Tarea 1 —
Condensa el párrafo del texto sobre Arráncame la vida que comienza con «Ángeles Mastretta recoge esa herencia» y conserva sus hechos principales.
Tarea 2 —
Ofrece la continuación del texto sobre Arráncame la vida a partir de la última oración que aparece en él.

Fragmento del texto —
* * * *
Hará cosa de dos meses apareció ante mis ojos una maravillosa película que había escapado a mis pesquisas: Arráncame la vida. Un relato seductor y fascinante que provocó que quebrantara el orden lógico de las cosas e hiciera el recorrido al revés ―aun a riesgo de sufrir una importante decepción― pasando del cine a la novela y de ésta al bolero de Agustín Lara que cantaba al dolor de la ausencia y a las “quejas del arrabal”. Si fue primero el huevo o la gallina, no importa, pues los tres son, sin duda, auténticas obras de arte.

Pere Gimferrer, en su libro Cine y literatura, afirma que “ninguno de los grandes clásicos de la novela ha llegado a ser un gran clásico del cine”. En esta ocasión discrepo. Considero que la adaptación cinematográfica de la novela de Ángeles Mastretta es más que respetuosa con su referente y lo que podría considerarse como pequeñas “traiciones” respecto a la historia original, no hacen más que engrandecer el film.

En la mencionada obra de Pere Gimferrer, éste valora la lealtad hacia el texto literario original al mantener el “carácter de relato en primera persona mediante el empleo de la voz en off, que lee largos pasajes del libro y, precisamente, empieza a hacerse oír, al principio del film”. Gimferrer escribe refiriéndose al film de Thorsen, Días tranquilos en Clichy, de 1970, pero estas características son totalmente aplicables al caso que nos ocupa.

Las relaciones triádicas son un lugar común en la literatura, el cine, la televisión, la música… Dice el refrán que tres son multitud, pero otras obras maestras como Cumbres Borrascosas de Emily Brontë también se hicieron célebres apoyándose en la transgresión que los triángulos amorosos suponen como eje motriz de la narración.

Ángeles Mastretta recoge esa herencia y la transforma en la historia de Catalina Guzmán (magníficamente interpretada por Ana Claudia Talancón) y de su relación amorosa, primero con Andrés Ascencio (Daniel Giménez Cacho) y, más tarde, con el director de orquesta, Carlos Vives (José María de Tavira). La película retrata el México de la primera mitad del siglo XX en el que la corrupción, la transa, la mordida, los silencios forzados y el mirar hacia otro lado estaban a la orden del día (quizás, por desgracia, esa imagen todavía hoy nos resulta demasiado familiar). Pero esta película también habla de feminismo, de corrupción, de clases sociales, de relaciones de poder, de maternidad, de libertad…

Hablando hace un par de años con Roberto, un amigo periodista, descubrí que hablar de corrupción no es algo banal ni sencillo. Para Roberto, la vinculación continua de México con palabras como corrupción o impunidad “no está justificada cuando la vinculación es referida a México; sí cuando alude a la clase en el poder”.
* * * *
Extractos de datos —
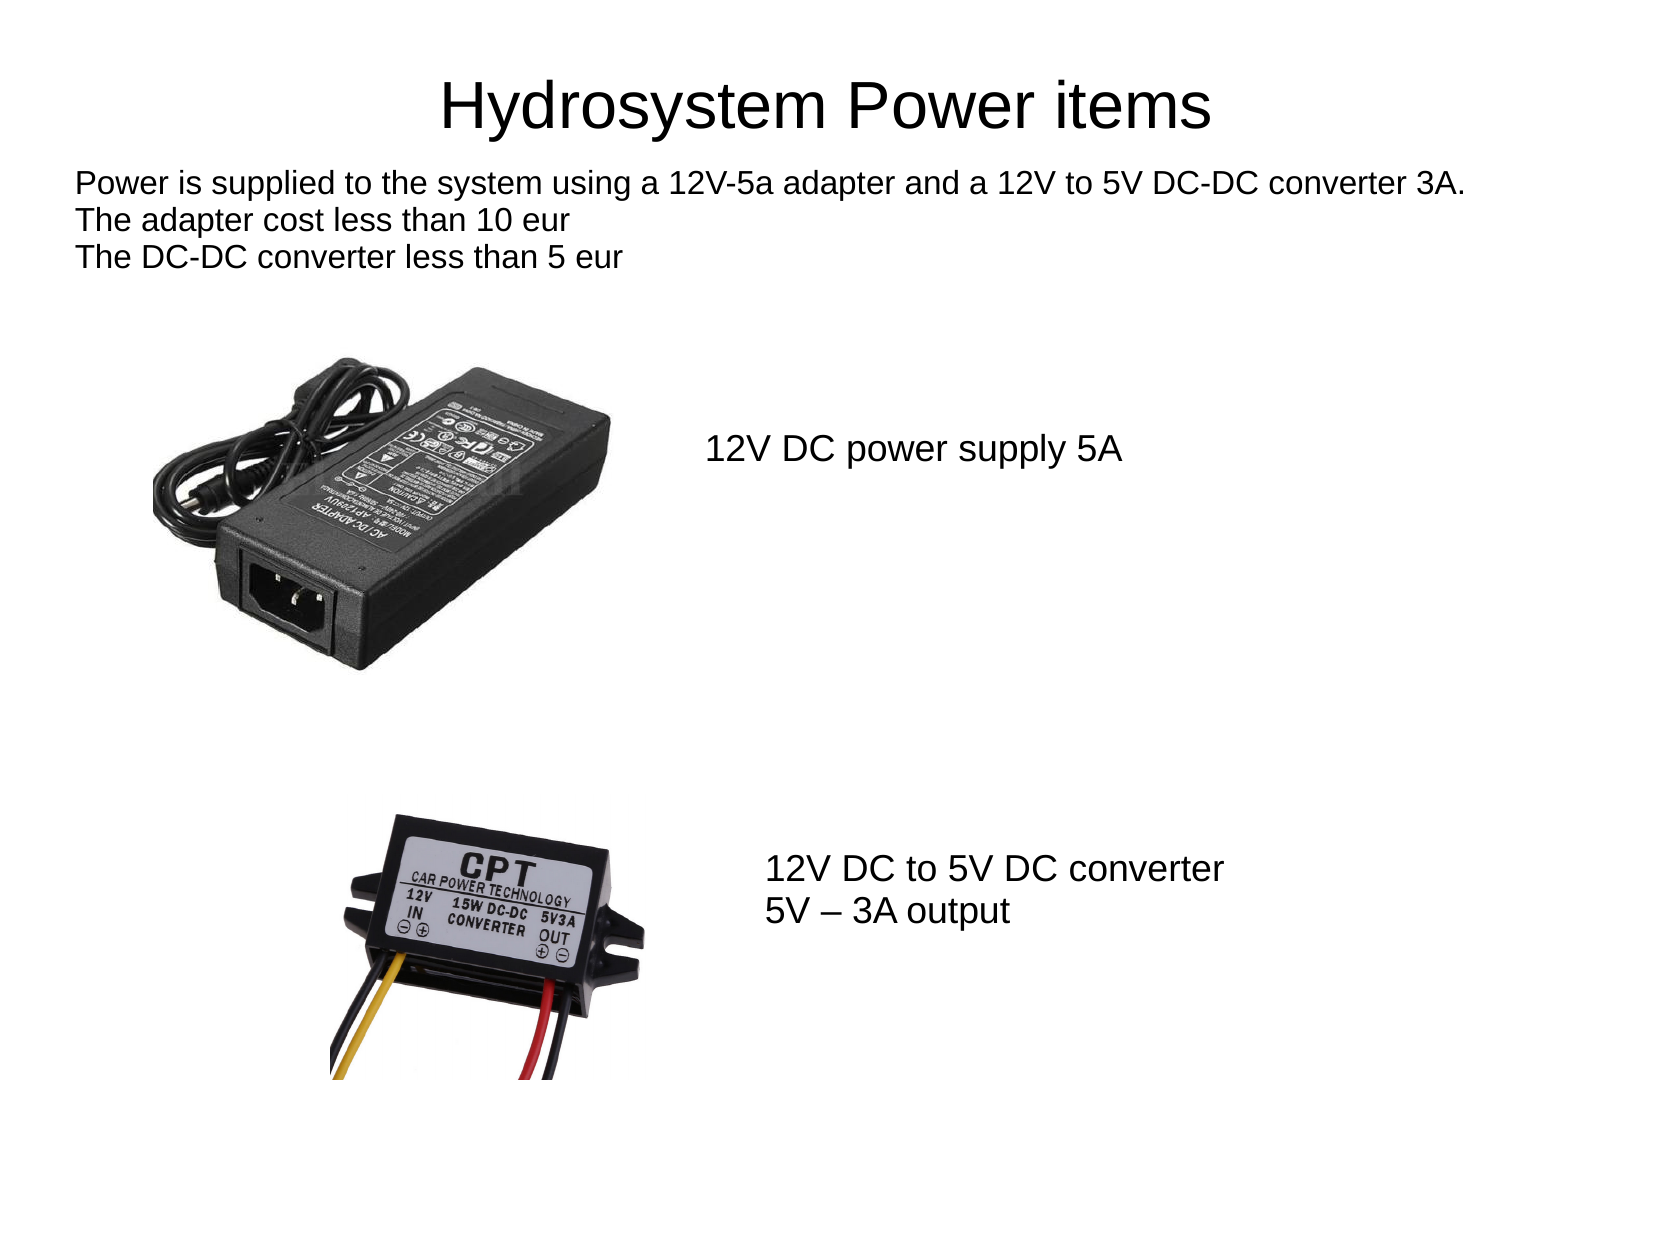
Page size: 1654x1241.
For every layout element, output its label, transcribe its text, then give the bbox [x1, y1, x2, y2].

title Hydrosystem Power items [82, 45, 1571, 167]
picture [153, 336, 616, 676]
picture [330, 794, 646, 1081]
text_box 12V DC to 5V DC converter 5V – 3A output [750, 840, 1561, 939]
text_box Power is supplied to the system using a 12V-5a adapter and a 12V to 5V DC-DC converter 3A. The adapter cost less than 10 eur The DC-DC converter less than 5 eur [60, 157, 1538, 323]
text_box 12V DC power supply 5A [690, 420, 1501, 477]
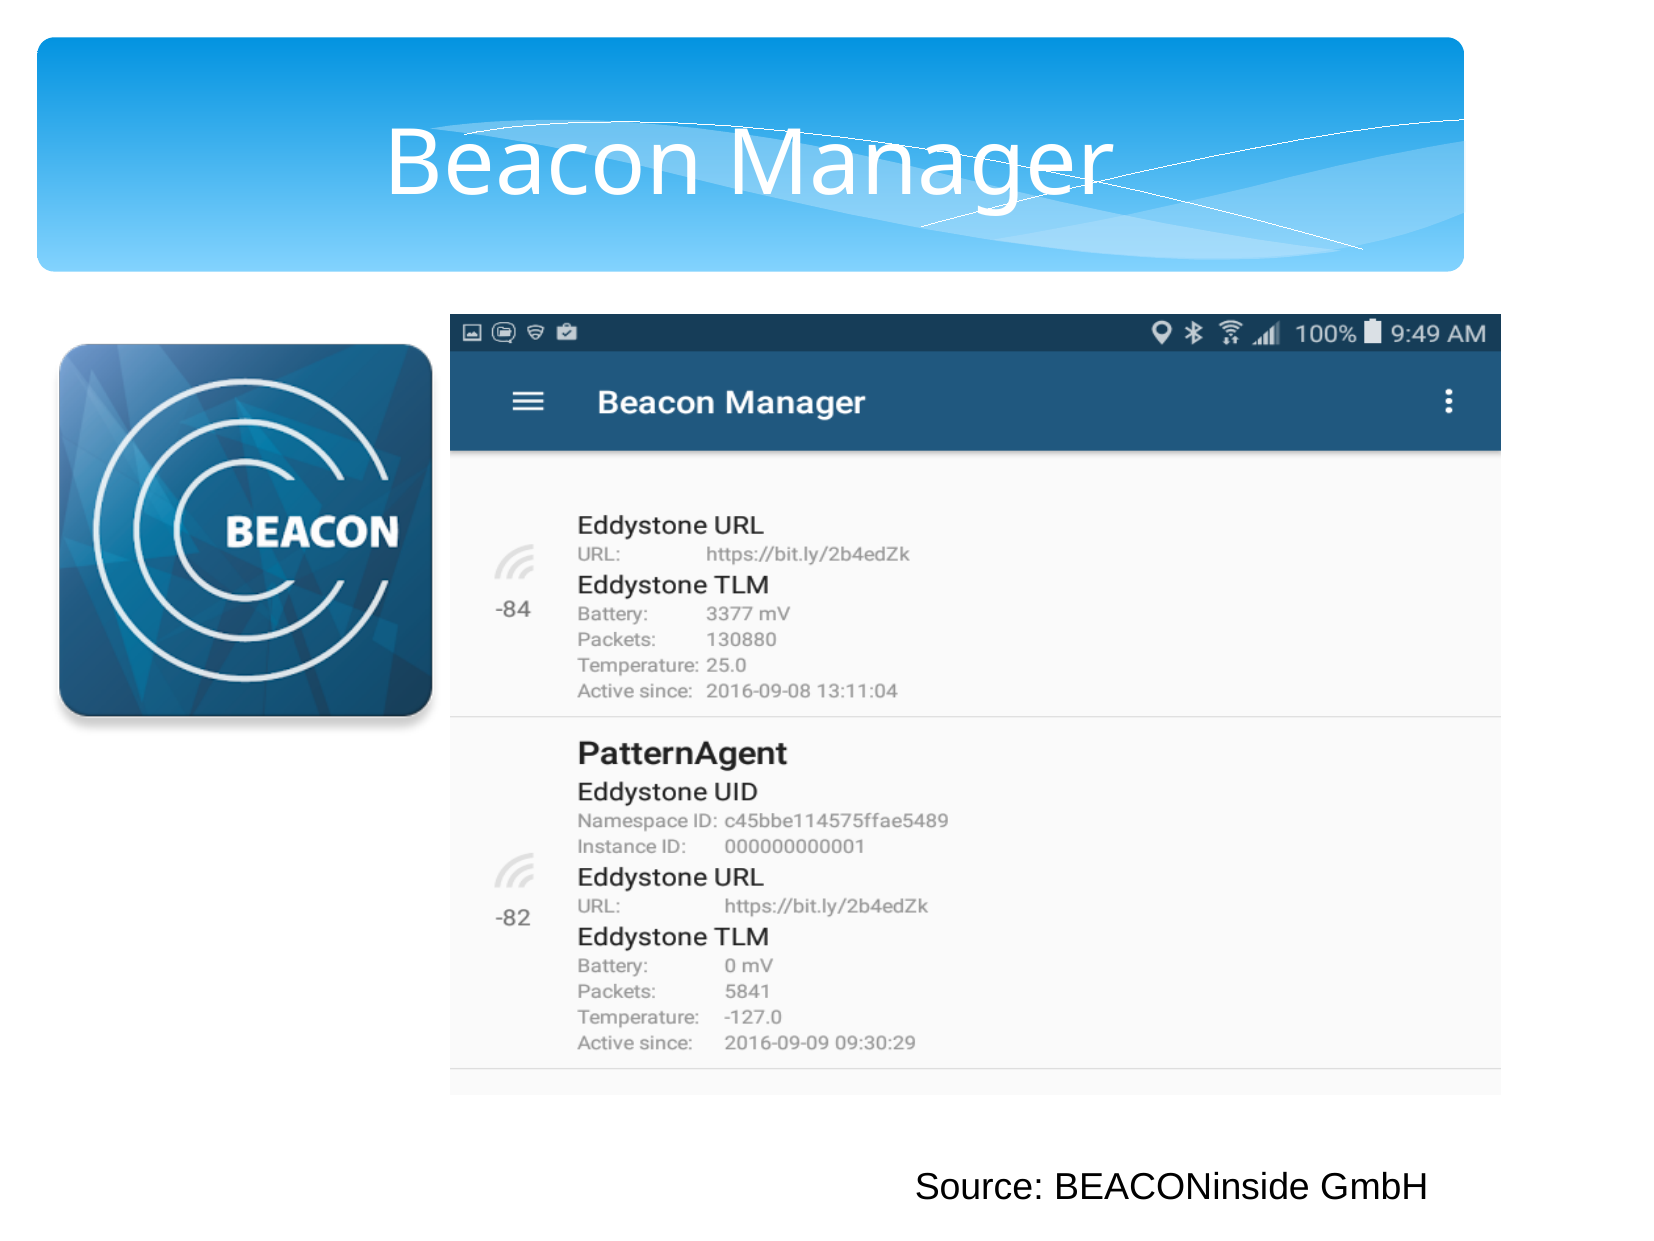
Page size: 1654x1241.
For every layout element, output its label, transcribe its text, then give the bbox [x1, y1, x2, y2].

picture [11, 296, 1501, 1096]
title Beacon Manager [74, 55, 1425, 261]
text_box Source: BEACONinside GmbH [900, 1158, 1486, 1216]
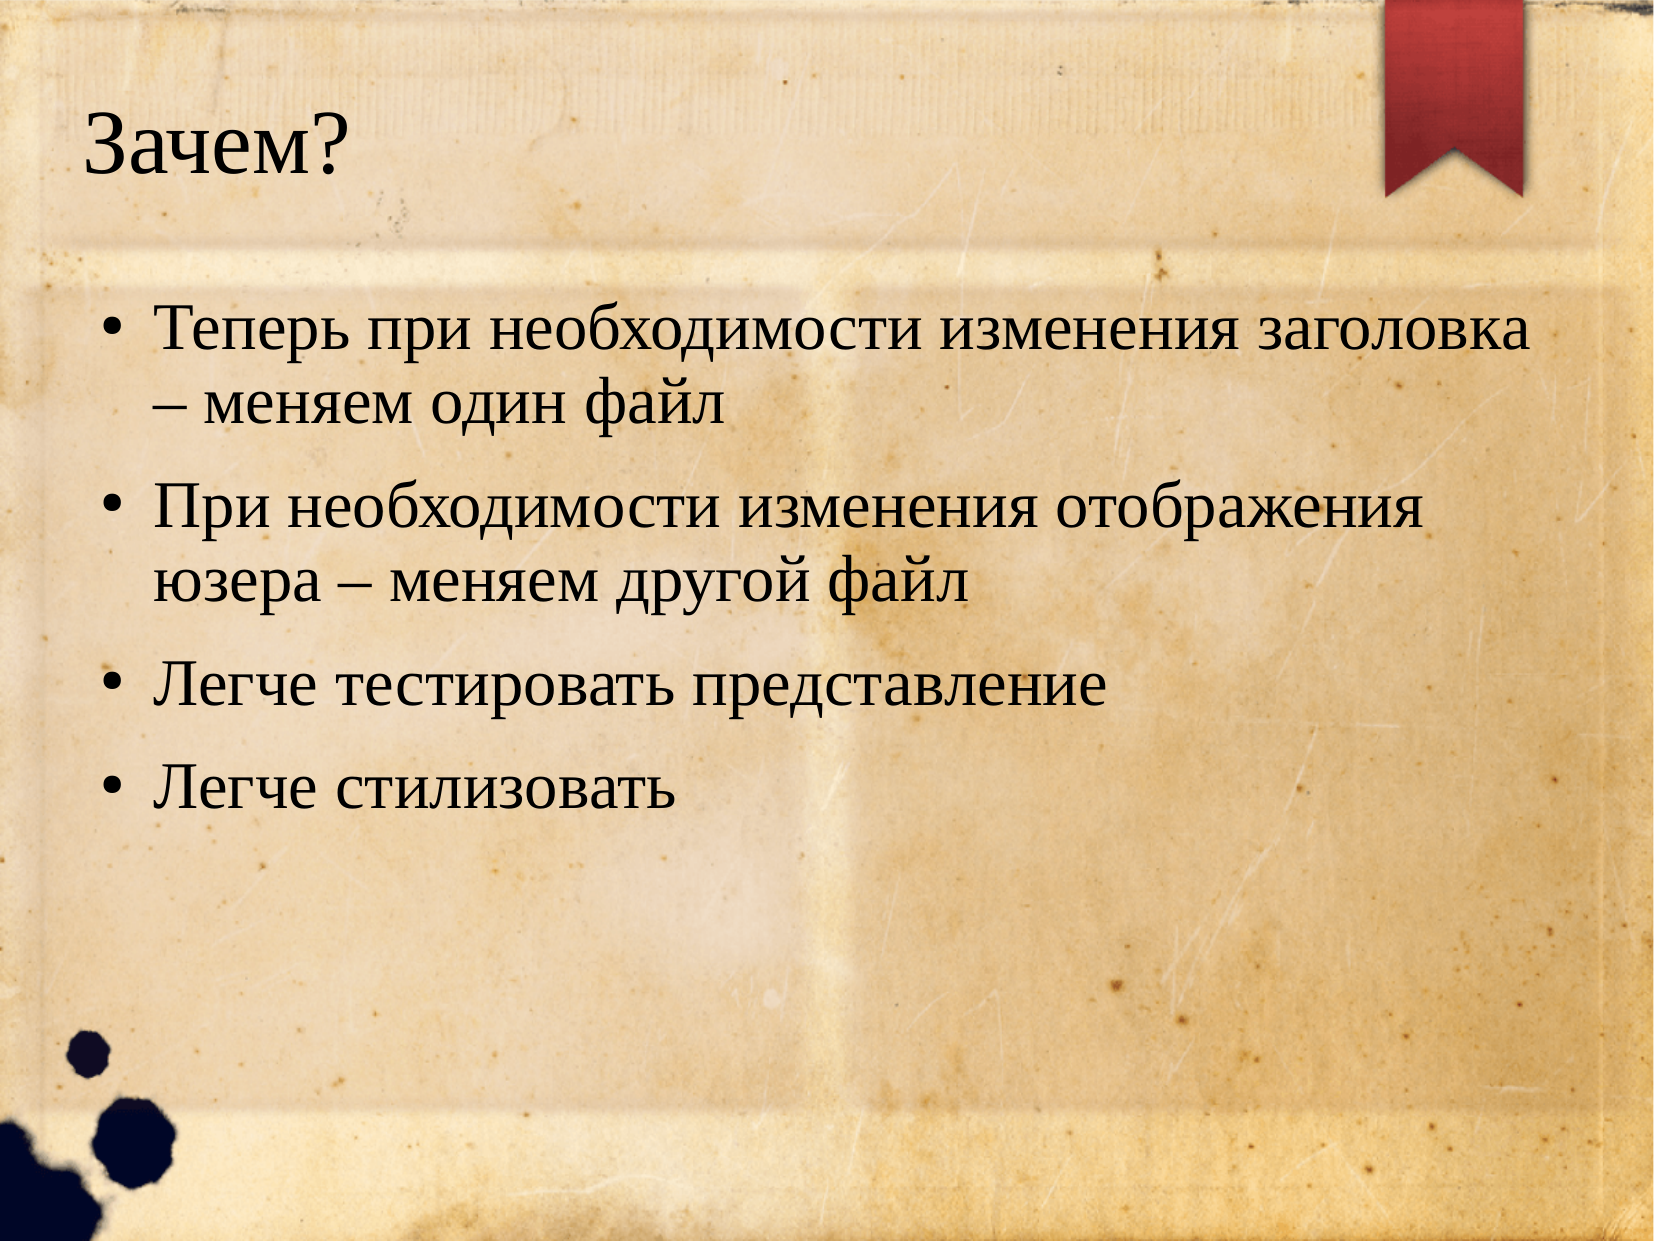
* * * *
Respuesta 1 —
Ángeles Mastretta convierte la tradición de los triángulos amorosos en la historia de Catalina Guzmán (Ana Claudia Talancón). Catalina se relaciona primero con Andrés Ascencio (Daniel Giménez Cacho) y después con el director de orquesta Carlos Vives (José María de Tavira). La película retrata el México de la primera mitad del siglo XX, dominado por la corrupción, la transa, la mordida, los silencios forzados y el mirar hacia otro lado. También trata el feminismo, las clases sociales, las relaciones de poder, la maternidad y la libertad.

Respuesta 2 —
Arráncame la vida nos hace reflexionar sobre aquel México que institucionalizó la Revolución y la metió amordazada en un despacho para que nadie notara que en realidad lo que se estaba haciendo era cambiar a unos caciques por otros. (Ahora que tanto se habla de la crisis de la izquierda a nivel mundial y tan poco del reparto desigual de la riqueza, me parece sugestivo suspirar por las rebeliones inacabadas, frustradas por un sistema económico y político que favorece a unos pocos a costa de unos muchos).

Catalina reclama su espacio, su libertad, su identidad, en una época donde hablar de “igualdad de género” o “igualdad de derechos entre hombres y mujeres” era algo todavía incipiente, minoritario y utópico. Según Almudena Hernando, arqueóloga y profesora de historia de la Universidad Complutense de Madrid, históricamente los hombres han ostentado el poder y han desarrollado una mayor individualización que las mujeres sustentada paradójicamente en lo que se ha venido llamando “identidad de género femenina” o, lo que es lo mismo, “identidad relacional” que les garantizaba su vinculación con el grupo. La “identidad relacional” se caracteriza además por la ausencia de generación de deseos propios, la falta de cambios, la percepción del tiempo como un presente indefinido y cíclico…

Elegir. Elegir una vida autónoma y libre de violencia; elegir amar sin doblegarse y someterse; elegir disfrutar de nuestros derechos reproductivos y sexuales; elegir a qué dedicar nuestros esfuerzos… Elegir es un verbo engañoso que muchas veces no se nos permite ejercer.

Cuando Catalina Guzmán se rebela contra esos roles y estereotipos que su marido y la sociedad le han impuesto, comienza su lucha por la independencia y el empoderamiento. Una lucha que más de 80 años después siguen librando millones de mujeres en todo el mundo. Hoy por hoy, las mujeres mexicanas continúan demandando la erradicación de un modelo patriarcal tan cercano a la barbarie que les arranca la vida de cuajo por el simple hecho de ser, justamente, mujeres. A todas ellas va dedicado este texto.